Algorithms for 3D border detection and speckle tracking have become increasingly sophisticated in recent years, giving more automated assessment of global LV size and function wider acceptance in routine practice. In contrast, a complete transition from visual to automatic regional WM assessment is currently not indicated, nor do the results of current studies support such a transition at this time. However, it is acknowledged by cardiologists and industry alike that more objective quantitative measures of regional LV function are warranted, and it is expected that further technological advances in automated tracking software will provide the necessary tools in the near future. This will significantly decrease the operator- and observer-dependency of the technique, making it more consistent in the hands of echocardiographers with varying levels of expertise. Furthermore, promising novel parameters of global and regional LV function will need further validation and strenuous testing in prospective studies to gain general acceptance and facilitate a change in paradigm from semi-quantitative visual assessment of wall motion to true quantitative assessment of LV mechanics. Finally, further improvements in temporal resolution and image quality, as well as the possibility of a wider sector angle for adequate acquisition of severely dilated ventricles often present in heart failure patients, will greatly enhance LV dyssynchrony assessment and provide the opportunity for more comprehensive evaluation of diastolic LV function beyond mere LA volume measurement – that is, assessment of diastolic strain-rate and untwisting. It is clear, however, that important steps are currently being made towards a fast and fully automated evaluation of LV function that will ultimately have a lasting effect on our everyday clinical practice.
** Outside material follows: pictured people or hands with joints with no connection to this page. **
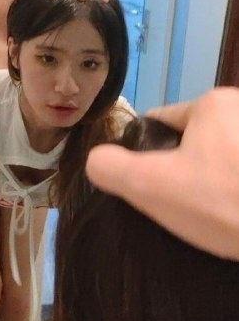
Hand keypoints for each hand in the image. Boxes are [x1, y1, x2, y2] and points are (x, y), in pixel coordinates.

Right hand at [85, 88, 238, 260]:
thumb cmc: (225, 203)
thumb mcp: (151, 186)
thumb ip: (111, 167)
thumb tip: (97, 160)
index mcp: (213, 103)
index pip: (161, 122)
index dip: (151, 158)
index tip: (159, 191)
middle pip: (198, 142)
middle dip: (190, 172)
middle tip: (193, 210)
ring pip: (226, 159)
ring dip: (220, 184)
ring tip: (222, 217)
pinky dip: (238, 194)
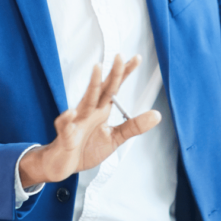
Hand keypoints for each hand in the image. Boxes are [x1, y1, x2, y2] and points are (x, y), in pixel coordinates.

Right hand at [19, 54, 160, 187]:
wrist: (63, 165)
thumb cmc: (86, 148)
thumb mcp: (115, 137)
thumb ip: (134, 126)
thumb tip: (157, 115)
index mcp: (101, 109)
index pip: (115, 87)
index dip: (124, 72)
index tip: (136, 58)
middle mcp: (90, 111)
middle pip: (102, 88)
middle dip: (112, 73)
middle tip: (120, 56)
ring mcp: (77, 121)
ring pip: (85, 100)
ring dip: (91, 85)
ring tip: (97, 69)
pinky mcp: (65, 136)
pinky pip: (65, 126)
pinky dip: (67, 119)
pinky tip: (72, 113)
Quantification of global and regional LV function has significantly improved in the last few decades with regards to accuracy and reproducibility. Moreover, advances in echocardiographic technology have made it possible to quantitatively assess not only LV volumes and ejection fraction, but all LV mechanics, including 3D strain and its components, area strain, as well as rotation, twist and torsion in all four dimensions. It is anticipated that reliable fully automated echocardiographic assessment of global and regional LV function will become available for routine use in the near future, reaffirming the position of echocardiography as the most clinically applicable imaging tool for LV quantification.